* _Page-level text extractions_:

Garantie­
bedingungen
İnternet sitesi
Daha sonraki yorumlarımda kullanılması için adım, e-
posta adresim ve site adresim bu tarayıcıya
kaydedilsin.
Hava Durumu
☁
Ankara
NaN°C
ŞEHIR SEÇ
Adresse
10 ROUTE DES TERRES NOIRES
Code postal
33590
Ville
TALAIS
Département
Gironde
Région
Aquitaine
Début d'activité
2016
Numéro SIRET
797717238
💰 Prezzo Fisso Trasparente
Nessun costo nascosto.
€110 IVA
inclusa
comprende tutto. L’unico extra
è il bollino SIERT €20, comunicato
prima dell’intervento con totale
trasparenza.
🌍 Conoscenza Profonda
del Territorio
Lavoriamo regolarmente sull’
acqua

* * *

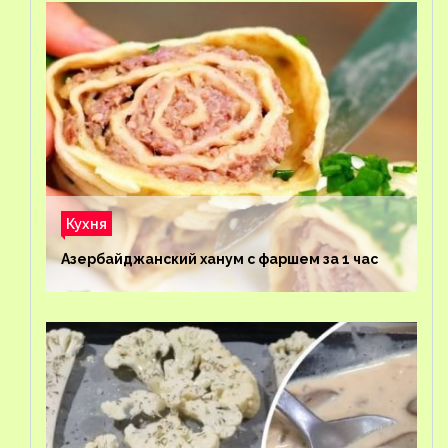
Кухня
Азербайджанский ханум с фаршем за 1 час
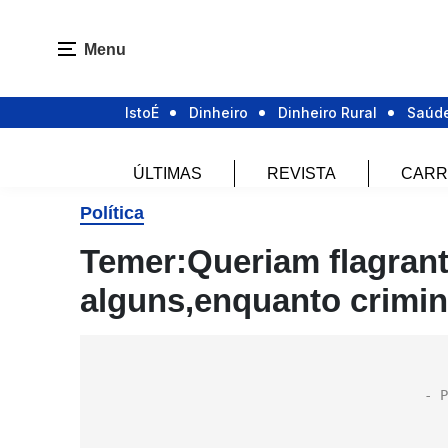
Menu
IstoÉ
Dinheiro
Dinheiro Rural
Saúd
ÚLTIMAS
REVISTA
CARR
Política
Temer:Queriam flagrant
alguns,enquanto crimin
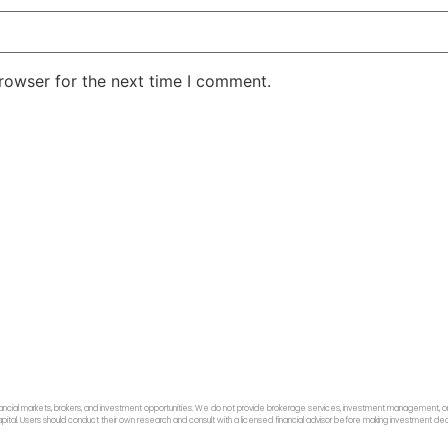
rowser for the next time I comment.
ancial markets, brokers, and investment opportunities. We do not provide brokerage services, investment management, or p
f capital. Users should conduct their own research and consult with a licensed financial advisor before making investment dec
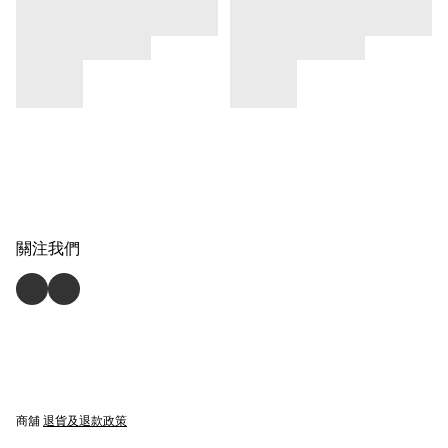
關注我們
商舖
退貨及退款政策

* _Task directions_:
Copy all lines above containing the string "investment".

* _Result for this exercise_:
ancial markets, brokers, and investment opportunities. We do not provide brokerage services, investment management, or p
f capital. Users should conduct their own research and consult with a licensed financial advisor before making investment dec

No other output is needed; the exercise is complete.